Dilemmas Dealing with End-of-Life

It's complex enough building up a wealth portfolio towards financial independence. I think the end-of-life part gets equally complex and deserves attention.

Here's the scenario and I welcome any suggestions how to go about it ...

My 90-year old mother lives with two of my siblings. She has not been in the best of health in recent years. Most recently, she suffered yet another fall at home and was evacuated to A&E. While at the hospital, she suffered a stroke. She is now bedridden and totally unable to communicate, or do anything whatsoever on her own accord. 

Nobody in my family knows whether she is on ElderShield.  If she does have ElderShield, I am quite sure she would qualify for the payout.  She satisfies all the conditions.  But how can we go about checking if she has ElderShield?

[Else, any ElderShield insurance she may have is as good as useless?]

Nobody is aware if she had made a CPF nomination.  There is a general consensus that she did. But nobody has a clue who she nominated. Is there some way to check?  The thing is that I was entrusted with a sum of her money to take care of for her.  Her CPF Medisave Account is apparently depleted. So I thought, why not top up her account with some of this money so that there is ready cash to pay her mounting hospital bill.  And if unused, it would earn 4%+.  But then one of the siblings pointed out that if she should unfortunately pass away, the CPF balance would get distributed to whoever was nominated.  And this may be inconsistent with her Will (for which she did do one). Is there any way to check who she nominated?

[It led me to think. If my wife and I made CPF nominations, and we both knew what each did. But our children don't know. Should one of us have passed on and the other is bedridden, how will our children be able to deal with the situation?]

What can be done now?

01 January 2019

10 Years @ 8.6% and a Year of Zero

So ends 2018, and with that, my 10th year of investing in the stock market. I guess 10 years can be seen as long term enough for investing?

For 2018, STI has been down -9.8% (not inclusive dividends). My portfolio has achieved -6.4%. Kind of oxymoron to use the word "achieved". After all, what is achievement here when it has been negative? Can I console myself that I over-performed the STI by 3.4%? Oh wait, but my dividend yield for the year happens to be precisely 3.4% too. That means I only matched the market? Nope, most definitely a C- year.

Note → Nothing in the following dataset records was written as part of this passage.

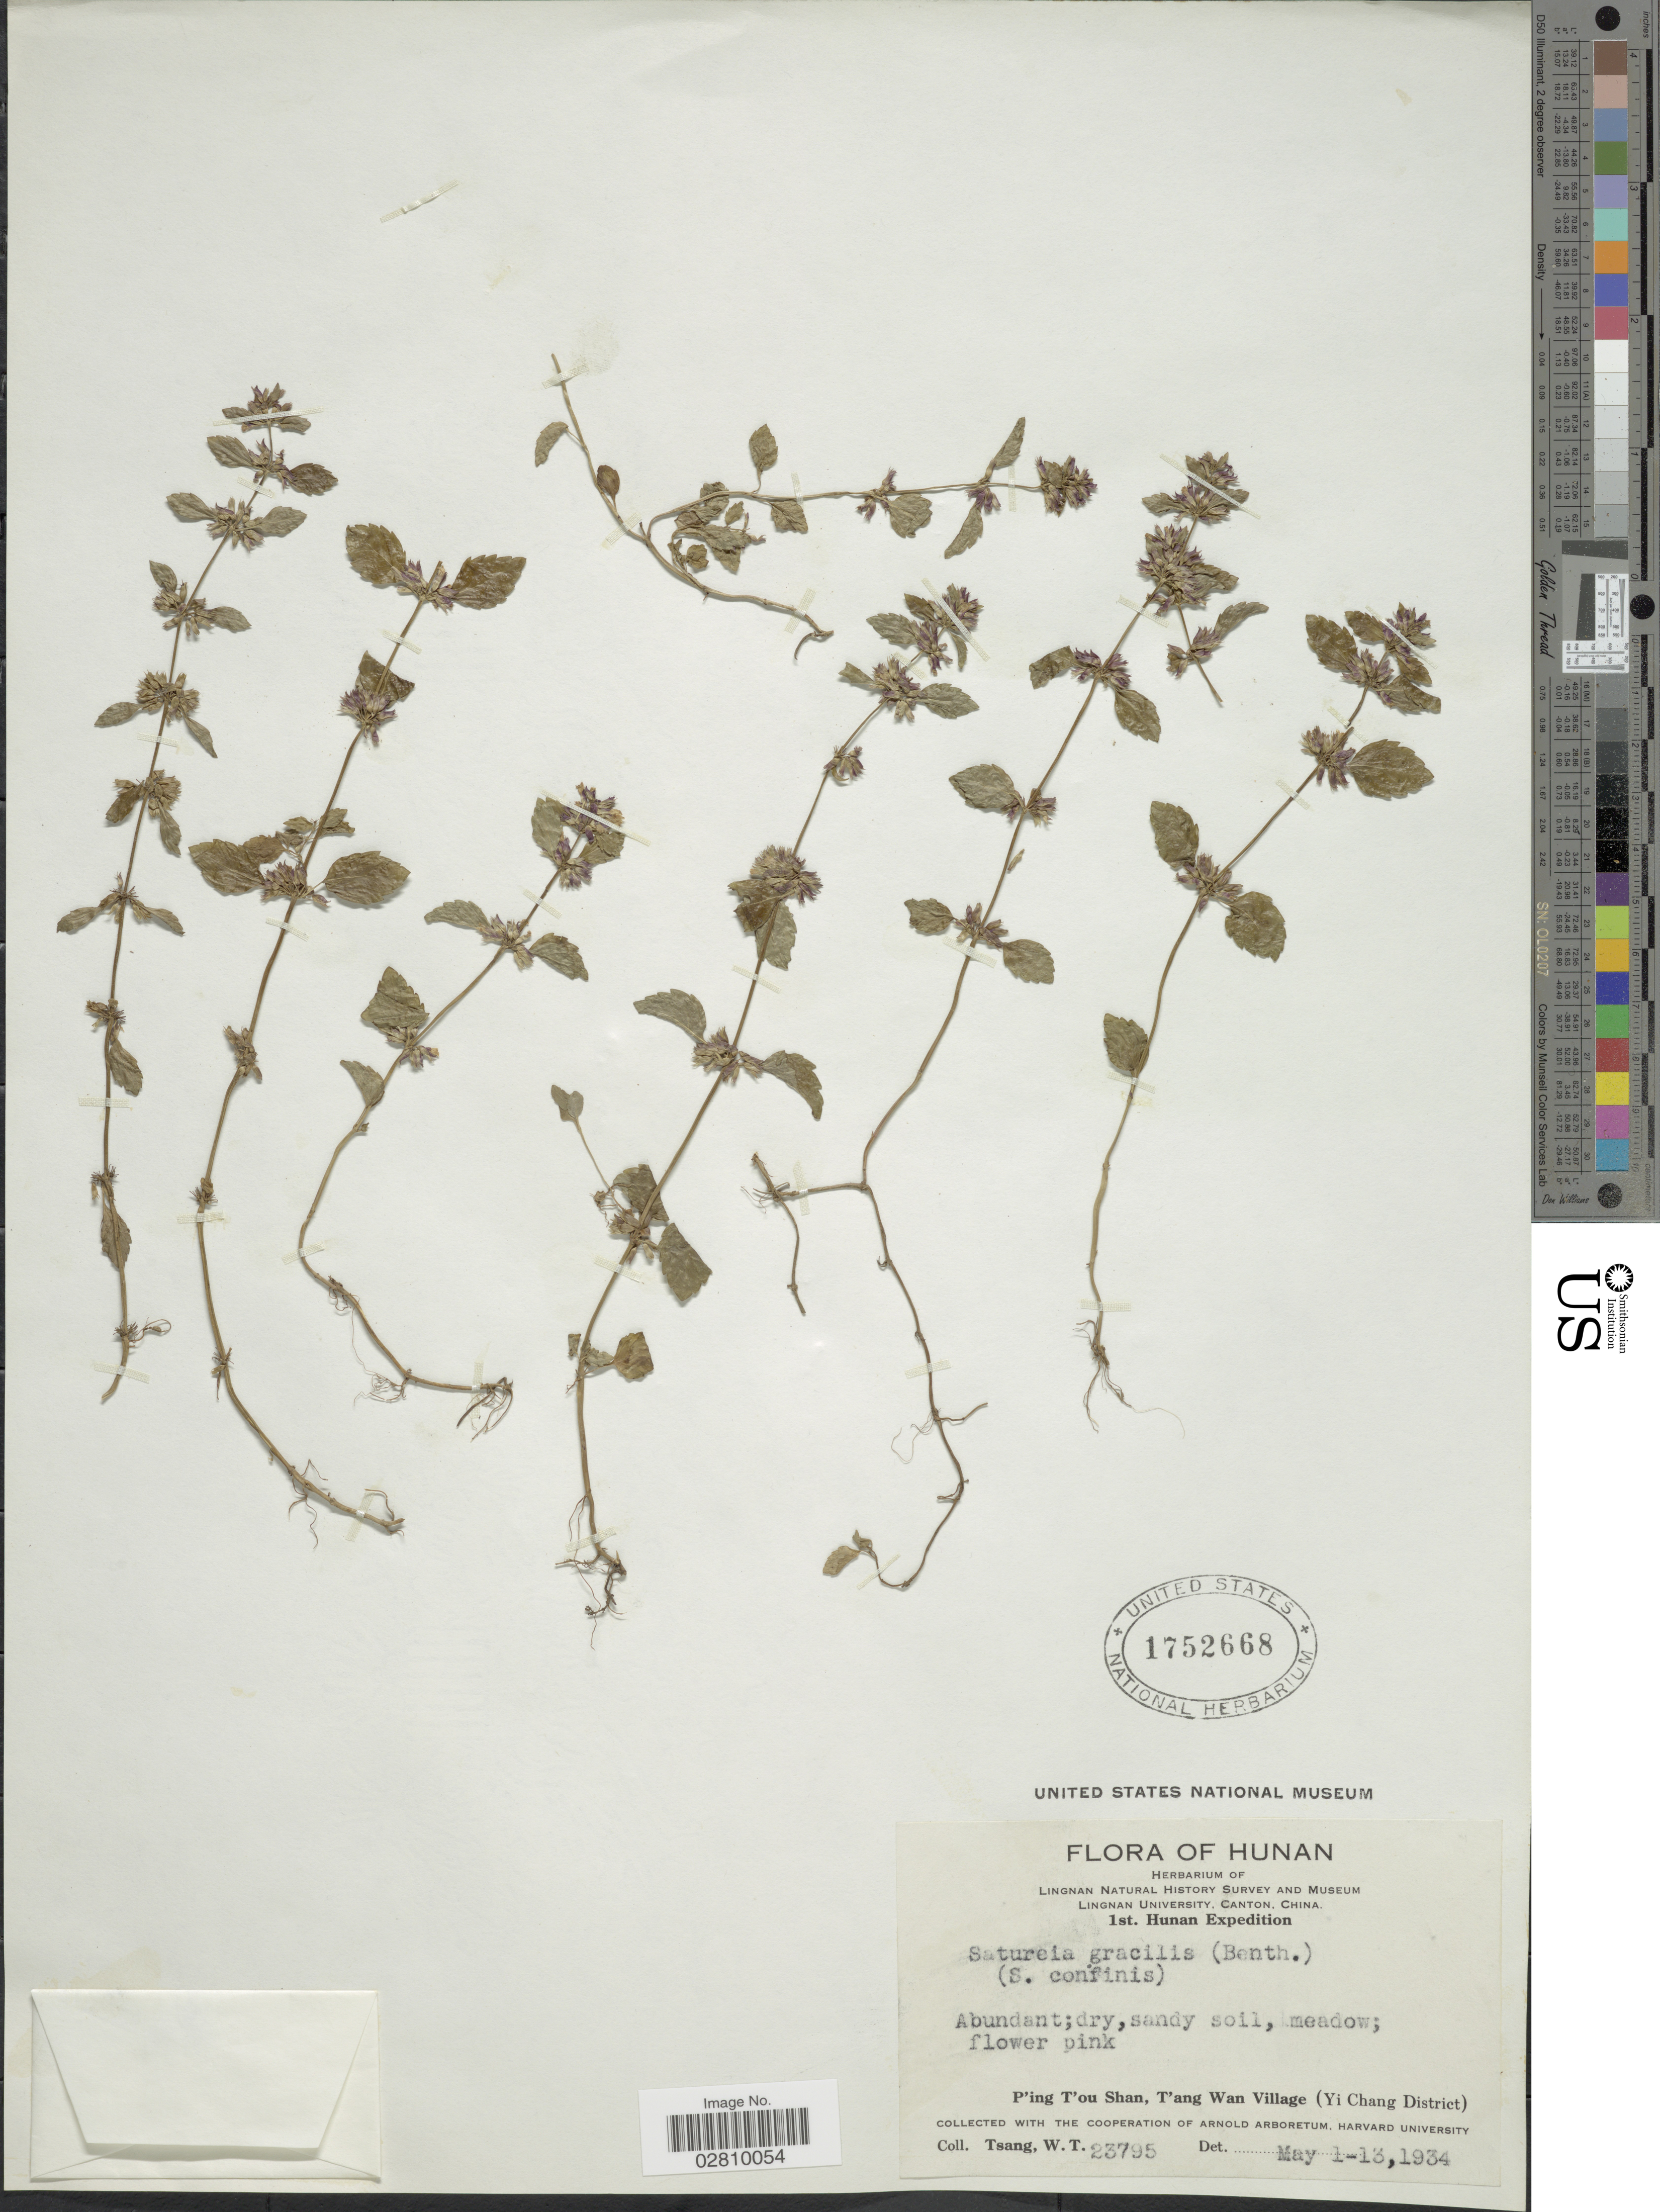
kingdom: Plantae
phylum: Tracheophyta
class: Magnoliopsida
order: Lamiales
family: Lamiaceae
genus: Calamintha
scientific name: Calamintha confinis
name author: Hance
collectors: W. T. Tsang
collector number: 23795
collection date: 1934-05-01/1934-05-13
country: China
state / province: Hunan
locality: P'ing T'ou Shan, T'ang Wan Village (Yi Chang District).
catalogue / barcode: US 1752668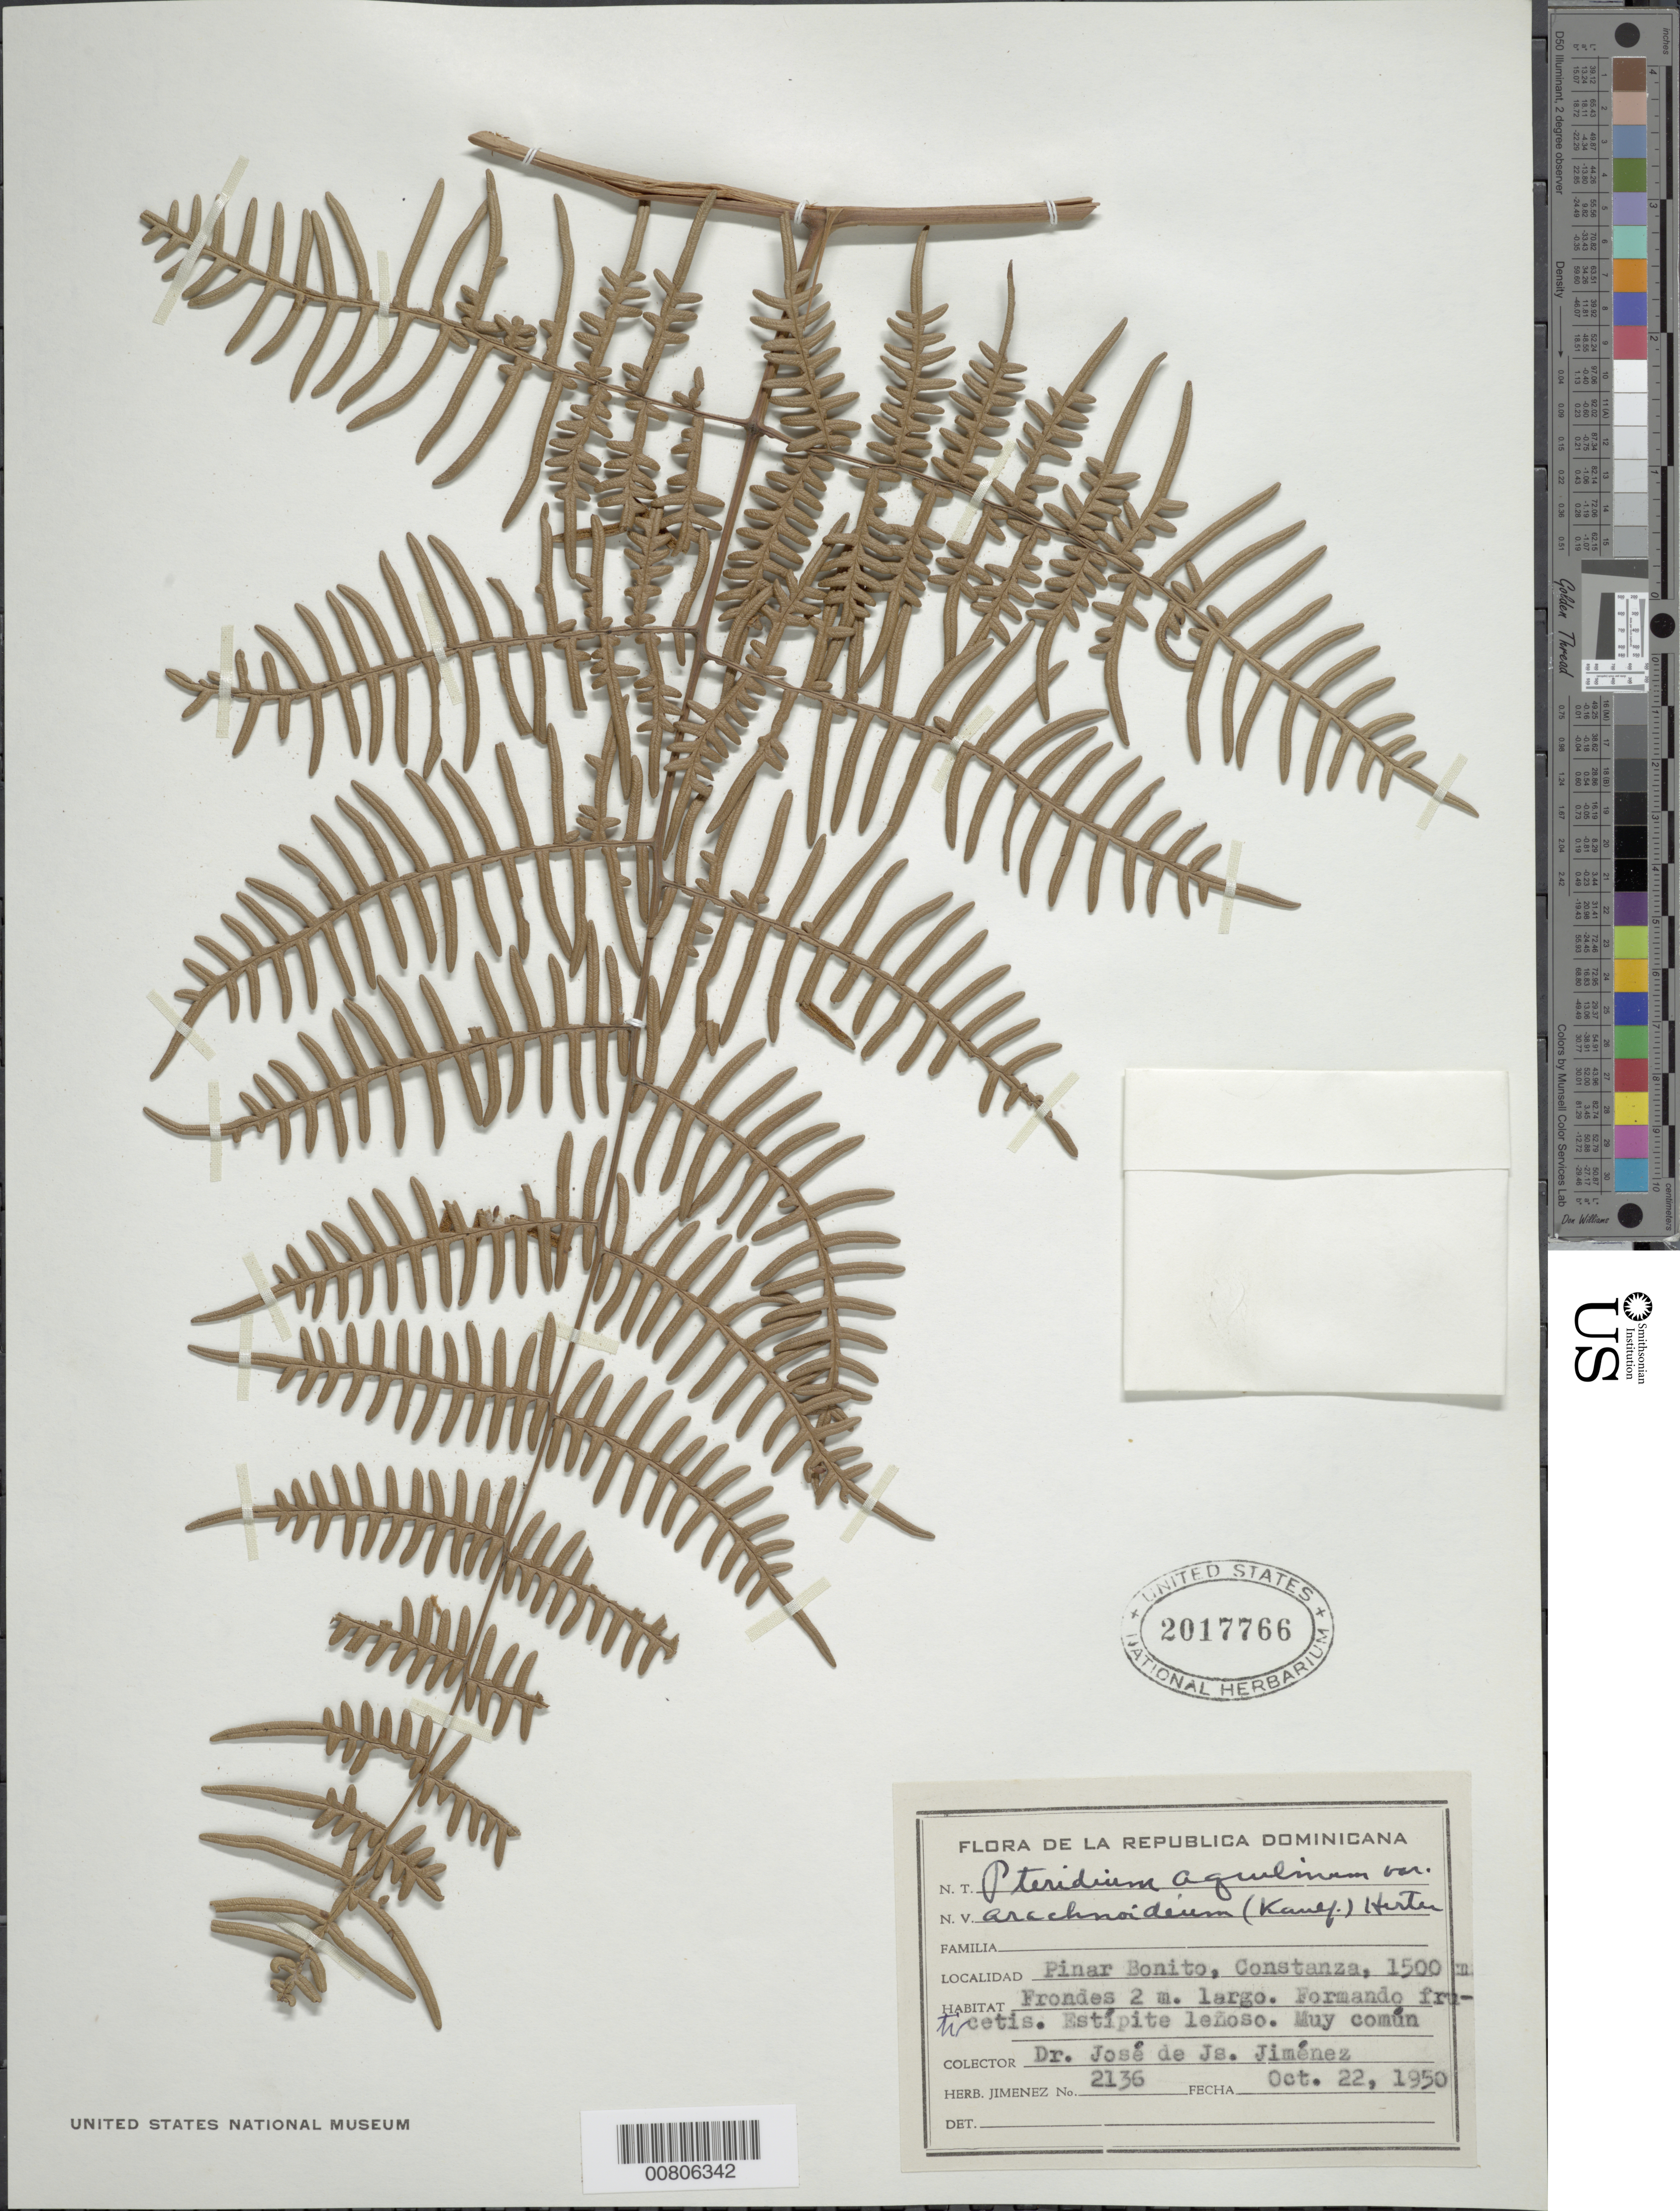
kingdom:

Compared against 10-year average out-performance of 5.6% (or 2.33% given average yield of 3.27% dividends), 2018 has been a drag on my 10-year outcome.

Overall, the 10-years internal rate of return achieved has been 8.6%.  Not too shabby, since my FIRE planning norms was based on 7%.

Against the backdrop of the recent downturn, what has been my reaction? Excitement! Yet another opportunity to pick up things on the cheap.

Happy New Year 2019!  Great health and good wealth.